(RECORDS TO PROCESS)
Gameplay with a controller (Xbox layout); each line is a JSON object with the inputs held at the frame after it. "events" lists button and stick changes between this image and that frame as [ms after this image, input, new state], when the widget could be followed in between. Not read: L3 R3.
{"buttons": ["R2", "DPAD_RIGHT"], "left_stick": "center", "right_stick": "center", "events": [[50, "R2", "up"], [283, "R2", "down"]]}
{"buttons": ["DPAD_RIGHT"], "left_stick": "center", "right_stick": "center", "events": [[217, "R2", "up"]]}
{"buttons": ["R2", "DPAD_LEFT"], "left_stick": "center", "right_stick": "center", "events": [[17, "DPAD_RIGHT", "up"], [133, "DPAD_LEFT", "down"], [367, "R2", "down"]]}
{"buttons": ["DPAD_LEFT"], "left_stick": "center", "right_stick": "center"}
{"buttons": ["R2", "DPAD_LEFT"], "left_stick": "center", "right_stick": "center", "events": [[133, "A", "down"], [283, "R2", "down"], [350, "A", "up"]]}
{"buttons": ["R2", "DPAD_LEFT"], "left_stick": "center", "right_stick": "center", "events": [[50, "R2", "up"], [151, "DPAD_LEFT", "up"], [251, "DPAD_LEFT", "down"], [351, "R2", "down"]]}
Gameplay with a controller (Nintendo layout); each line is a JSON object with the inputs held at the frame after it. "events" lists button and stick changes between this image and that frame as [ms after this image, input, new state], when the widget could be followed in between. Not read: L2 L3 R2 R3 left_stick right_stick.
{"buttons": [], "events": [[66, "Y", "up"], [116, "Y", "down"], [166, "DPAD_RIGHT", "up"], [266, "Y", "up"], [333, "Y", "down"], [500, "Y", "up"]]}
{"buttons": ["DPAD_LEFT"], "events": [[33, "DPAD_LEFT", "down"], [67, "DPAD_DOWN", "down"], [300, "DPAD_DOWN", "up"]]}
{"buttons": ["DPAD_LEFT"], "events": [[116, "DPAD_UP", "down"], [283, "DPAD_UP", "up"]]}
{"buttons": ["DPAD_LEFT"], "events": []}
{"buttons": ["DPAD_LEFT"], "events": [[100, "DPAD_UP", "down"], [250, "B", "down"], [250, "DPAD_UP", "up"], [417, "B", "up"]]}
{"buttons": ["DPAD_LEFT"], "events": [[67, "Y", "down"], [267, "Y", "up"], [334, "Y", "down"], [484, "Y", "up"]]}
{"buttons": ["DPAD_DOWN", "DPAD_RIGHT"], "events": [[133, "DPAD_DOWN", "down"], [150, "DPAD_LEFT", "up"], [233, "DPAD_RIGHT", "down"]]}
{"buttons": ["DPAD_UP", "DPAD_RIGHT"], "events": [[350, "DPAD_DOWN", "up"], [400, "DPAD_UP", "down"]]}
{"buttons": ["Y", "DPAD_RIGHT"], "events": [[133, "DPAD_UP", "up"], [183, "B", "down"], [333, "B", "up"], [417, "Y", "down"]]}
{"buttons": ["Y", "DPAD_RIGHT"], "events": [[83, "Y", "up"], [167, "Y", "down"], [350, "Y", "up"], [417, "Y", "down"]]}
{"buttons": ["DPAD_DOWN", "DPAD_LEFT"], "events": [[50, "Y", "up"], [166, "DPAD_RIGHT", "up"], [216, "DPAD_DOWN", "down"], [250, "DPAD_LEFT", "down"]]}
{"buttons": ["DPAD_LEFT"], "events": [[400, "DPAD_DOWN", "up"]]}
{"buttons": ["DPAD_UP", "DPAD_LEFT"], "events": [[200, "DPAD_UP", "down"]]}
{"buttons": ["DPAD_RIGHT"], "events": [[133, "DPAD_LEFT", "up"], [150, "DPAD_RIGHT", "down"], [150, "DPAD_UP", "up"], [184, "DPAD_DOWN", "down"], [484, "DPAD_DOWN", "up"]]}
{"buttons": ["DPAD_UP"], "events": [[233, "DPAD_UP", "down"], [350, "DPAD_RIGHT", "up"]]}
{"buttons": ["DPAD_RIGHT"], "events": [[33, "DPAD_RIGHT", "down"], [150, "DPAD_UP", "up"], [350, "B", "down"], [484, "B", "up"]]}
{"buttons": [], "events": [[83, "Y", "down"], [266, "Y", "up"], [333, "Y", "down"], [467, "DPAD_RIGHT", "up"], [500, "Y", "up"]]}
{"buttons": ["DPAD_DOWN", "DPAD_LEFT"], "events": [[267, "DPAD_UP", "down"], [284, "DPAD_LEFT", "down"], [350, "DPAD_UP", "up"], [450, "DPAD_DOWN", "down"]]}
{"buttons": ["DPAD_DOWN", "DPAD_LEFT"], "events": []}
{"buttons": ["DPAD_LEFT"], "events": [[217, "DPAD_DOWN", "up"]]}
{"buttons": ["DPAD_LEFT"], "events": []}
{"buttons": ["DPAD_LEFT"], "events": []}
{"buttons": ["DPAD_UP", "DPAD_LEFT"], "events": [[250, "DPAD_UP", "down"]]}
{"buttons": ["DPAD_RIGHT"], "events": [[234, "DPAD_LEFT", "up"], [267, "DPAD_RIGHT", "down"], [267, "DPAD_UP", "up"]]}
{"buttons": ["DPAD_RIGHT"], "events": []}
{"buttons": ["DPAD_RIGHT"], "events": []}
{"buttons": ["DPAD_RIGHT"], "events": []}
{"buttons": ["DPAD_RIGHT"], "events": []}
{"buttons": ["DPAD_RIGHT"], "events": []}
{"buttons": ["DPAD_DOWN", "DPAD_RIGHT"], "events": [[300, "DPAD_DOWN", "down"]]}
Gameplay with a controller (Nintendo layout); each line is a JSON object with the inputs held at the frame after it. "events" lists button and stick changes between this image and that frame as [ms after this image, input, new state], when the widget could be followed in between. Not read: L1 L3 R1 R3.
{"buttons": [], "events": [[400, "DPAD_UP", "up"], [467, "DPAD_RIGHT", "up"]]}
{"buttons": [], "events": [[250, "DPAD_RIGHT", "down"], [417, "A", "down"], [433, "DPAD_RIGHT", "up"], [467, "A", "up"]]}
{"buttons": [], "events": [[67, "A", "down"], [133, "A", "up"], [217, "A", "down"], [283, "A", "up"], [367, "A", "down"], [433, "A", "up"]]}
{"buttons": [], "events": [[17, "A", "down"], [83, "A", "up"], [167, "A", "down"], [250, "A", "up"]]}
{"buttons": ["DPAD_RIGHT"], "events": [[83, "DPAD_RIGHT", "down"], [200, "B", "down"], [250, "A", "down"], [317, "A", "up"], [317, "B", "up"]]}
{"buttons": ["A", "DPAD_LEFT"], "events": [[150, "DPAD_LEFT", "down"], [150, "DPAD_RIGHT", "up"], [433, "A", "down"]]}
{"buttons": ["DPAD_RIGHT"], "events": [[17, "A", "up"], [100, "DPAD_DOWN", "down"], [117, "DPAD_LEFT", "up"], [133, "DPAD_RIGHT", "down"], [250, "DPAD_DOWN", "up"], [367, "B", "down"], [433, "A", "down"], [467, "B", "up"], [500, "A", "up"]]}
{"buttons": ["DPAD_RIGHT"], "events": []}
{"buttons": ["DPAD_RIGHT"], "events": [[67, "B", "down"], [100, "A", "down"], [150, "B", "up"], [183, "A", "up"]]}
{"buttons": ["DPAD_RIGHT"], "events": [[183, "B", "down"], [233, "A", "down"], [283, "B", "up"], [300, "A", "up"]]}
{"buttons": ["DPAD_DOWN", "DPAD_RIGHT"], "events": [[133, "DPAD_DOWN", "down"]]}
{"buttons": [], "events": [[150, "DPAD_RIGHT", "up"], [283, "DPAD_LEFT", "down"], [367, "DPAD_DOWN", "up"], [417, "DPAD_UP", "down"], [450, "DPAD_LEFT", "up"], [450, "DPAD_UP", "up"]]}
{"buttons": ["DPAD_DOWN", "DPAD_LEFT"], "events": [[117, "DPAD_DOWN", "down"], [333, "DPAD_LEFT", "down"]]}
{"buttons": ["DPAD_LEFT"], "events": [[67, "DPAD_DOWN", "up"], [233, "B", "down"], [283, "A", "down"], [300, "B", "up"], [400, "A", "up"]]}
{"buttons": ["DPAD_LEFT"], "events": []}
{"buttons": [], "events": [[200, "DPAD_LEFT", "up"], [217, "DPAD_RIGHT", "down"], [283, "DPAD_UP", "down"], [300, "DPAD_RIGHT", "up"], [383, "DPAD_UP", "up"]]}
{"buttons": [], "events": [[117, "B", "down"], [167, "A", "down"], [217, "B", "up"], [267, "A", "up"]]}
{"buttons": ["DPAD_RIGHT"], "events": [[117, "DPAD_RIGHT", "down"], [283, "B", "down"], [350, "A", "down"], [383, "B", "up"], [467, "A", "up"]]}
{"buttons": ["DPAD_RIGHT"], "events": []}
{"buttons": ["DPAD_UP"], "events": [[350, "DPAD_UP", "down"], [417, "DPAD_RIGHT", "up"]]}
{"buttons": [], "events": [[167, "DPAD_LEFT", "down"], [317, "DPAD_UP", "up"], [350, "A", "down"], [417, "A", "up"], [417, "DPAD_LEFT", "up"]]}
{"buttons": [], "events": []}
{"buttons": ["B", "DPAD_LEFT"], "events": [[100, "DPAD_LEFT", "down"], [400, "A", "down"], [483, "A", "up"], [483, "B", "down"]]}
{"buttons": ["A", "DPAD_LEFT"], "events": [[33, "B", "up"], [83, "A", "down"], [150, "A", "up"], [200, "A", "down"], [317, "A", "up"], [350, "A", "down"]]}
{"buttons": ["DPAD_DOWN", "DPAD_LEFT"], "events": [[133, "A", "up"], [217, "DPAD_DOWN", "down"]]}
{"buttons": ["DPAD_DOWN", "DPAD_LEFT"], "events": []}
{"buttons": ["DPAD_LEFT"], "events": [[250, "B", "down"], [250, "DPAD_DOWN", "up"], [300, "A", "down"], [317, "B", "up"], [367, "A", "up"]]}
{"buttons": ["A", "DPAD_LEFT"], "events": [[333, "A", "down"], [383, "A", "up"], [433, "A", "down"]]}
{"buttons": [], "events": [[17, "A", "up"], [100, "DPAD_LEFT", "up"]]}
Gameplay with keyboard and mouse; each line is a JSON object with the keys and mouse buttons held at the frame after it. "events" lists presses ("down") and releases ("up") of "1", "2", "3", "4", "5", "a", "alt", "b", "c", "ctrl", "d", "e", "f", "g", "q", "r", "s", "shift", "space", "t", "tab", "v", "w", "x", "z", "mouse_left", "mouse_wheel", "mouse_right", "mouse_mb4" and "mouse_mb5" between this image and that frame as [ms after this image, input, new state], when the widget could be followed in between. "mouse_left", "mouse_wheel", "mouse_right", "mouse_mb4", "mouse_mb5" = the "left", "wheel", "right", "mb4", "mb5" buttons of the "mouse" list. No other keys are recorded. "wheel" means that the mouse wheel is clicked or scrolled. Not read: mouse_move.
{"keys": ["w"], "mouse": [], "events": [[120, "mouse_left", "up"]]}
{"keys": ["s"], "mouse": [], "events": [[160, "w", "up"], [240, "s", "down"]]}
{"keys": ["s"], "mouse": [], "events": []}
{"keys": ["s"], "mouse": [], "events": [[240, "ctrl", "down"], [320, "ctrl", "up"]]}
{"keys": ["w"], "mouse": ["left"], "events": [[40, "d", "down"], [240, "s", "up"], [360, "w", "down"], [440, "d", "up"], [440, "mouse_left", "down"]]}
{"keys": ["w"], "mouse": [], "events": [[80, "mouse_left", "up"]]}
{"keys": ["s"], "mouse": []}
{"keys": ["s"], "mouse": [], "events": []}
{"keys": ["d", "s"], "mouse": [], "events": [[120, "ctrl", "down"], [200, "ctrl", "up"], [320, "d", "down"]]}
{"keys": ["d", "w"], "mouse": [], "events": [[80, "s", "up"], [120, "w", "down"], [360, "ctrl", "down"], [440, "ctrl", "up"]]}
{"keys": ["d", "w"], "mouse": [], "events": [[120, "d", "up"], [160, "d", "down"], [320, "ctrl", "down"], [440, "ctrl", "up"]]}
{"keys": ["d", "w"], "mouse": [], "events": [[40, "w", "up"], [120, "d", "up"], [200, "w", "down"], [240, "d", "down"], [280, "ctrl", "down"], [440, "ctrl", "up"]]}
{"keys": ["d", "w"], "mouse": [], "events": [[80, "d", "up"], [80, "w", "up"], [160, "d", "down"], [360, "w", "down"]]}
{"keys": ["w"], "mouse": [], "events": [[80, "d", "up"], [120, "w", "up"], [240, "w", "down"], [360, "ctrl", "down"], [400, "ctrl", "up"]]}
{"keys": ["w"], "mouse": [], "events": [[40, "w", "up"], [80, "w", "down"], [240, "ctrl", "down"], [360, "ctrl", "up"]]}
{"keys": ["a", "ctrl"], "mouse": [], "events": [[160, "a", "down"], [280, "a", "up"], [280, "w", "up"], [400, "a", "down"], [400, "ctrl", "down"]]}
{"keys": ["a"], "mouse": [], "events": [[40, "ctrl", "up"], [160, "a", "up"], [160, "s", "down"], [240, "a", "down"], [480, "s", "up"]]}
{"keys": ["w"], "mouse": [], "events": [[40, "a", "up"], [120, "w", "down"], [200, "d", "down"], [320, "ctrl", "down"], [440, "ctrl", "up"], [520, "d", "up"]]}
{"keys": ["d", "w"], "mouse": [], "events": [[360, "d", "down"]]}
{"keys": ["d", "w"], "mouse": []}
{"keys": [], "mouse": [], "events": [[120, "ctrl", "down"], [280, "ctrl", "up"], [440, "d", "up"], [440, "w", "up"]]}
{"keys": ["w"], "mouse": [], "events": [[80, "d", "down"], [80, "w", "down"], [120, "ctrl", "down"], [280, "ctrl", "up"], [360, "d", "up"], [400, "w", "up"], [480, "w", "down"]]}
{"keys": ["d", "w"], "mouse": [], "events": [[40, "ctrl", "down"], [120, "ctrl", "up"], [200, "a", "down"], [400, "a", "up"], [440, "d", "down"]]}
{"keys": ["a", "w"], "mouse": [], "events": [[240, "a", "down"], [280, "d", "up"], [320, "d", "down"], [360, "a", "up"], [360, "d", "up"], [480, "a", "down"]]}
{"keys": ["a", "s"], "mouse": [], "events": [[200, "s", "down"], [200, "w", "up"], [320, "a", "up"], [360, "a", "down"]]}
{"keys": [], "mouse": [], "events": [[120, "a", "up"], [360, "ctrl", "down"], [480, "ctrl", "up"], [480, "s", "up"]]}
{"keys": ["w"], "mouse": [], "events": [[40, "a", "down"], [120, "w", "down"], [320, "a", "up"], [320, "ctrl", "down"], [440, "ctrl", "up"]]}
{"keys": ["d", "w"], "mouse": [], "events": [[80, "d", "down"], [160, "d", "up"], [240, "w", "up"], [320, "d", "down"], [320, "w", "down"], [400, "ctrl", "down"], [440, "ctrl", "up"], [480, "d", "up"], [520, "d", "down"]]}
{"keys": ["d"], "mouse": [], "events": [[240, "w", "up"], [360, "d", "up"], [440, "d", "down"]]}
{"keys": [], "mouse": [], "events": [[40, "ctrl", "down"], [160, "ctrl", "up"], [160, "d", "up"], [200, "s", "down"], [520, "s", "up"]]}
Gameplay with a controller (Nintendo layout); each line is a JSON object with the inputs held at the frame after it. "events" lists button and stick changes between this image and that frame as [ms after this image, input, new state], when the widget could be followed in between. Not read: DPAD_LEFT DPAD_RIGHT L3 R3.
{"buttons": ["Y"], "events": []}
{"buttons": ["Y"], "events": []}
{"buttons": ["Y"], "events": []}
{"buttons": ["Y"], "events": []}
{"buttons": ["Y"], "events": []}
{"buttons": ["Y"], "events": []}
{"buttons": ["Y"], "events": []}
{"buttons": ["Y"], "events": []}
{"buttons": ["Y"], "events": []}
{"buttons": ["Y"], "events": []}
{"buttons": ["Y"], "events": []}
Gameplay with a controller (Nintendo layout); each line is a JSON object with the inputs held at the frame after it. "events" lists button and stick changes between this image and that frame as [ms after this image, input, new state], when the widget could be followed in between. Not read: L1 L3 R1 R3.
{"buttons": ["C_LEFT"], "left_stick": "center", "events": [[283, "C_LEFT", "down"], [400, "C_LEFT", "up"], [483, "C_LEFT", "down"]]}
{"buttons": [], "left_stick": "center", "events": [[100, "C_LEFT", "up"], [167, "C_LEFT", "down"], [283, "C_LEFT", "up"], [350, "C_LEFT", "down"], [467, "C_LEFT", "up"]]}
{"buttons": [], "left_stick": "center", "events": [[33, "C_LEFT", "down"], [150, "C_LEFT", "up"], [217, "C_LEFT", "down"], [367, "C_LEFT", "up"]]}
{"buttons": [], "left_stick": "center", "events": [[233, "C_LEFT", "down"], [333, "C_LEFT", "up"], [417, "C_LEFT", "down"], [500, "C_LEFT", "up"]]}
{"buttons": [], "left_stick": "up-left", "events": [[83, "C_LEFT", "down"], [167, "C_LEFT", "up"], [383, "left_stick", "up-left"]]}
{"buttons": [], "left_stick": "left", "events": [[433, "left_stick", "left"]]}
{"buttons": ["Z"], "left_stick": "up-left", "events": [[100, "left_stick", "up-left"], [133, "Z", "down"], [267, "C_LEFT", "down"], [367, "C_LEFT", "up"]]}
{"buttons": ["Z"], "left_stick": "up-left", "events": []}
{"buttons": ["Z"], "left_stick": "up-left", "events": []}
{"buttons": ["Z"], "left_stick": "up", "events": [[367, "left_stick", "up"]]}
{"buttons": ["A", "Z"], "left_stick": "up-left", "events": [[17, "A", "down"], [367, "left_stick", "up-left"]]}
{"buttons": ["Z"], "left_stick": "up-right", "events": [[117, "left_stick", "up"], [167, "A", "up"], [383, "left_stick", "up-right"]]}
(End RECORDS TO PROCESS)
WHAT THIS TASK INVOLVES ▸ Please copy every line of the data that carries the string "Nintendo".

RESPONSE BELOW ▸
Gameplay with a controller (Nintendo layout); each line is a JSON object with the inputs held at the frame after it. "events" lists button and stick changes between this image and that frame as [ms after this image, input, new state], when the widget could be followed in between. Not read: L2 L3 R2 R3 left_stick right_stick.
Gameplay with a controller (Nintendo layout); each line is a JSON object with the inputs held at the frame after it. "events" lists button and stick changes between this image and that frame as [ms after this image, input, new state], when the widget could be followed in between. Not read: L1 L3 R1 R3.
Gameplay with a controller (Nintendo layout); each line is a JSON object with the inputs held at the frame after it. "events" lists button and stick changes between this image and that frame as [ms after this image, input, new state], when the widget could be followed in between. Not read: DPAD_LEFT DPAD_RIGHT L3 R3.
Gameplay with a controller (Nintendo layout); each line is a JSON object with the inputs held at the frame after it. "events" lists button and stick changes between this image and that frame as [ms after this image, input, new state], when the widget could be followed in between. Not read: L1 L3 R1 R3.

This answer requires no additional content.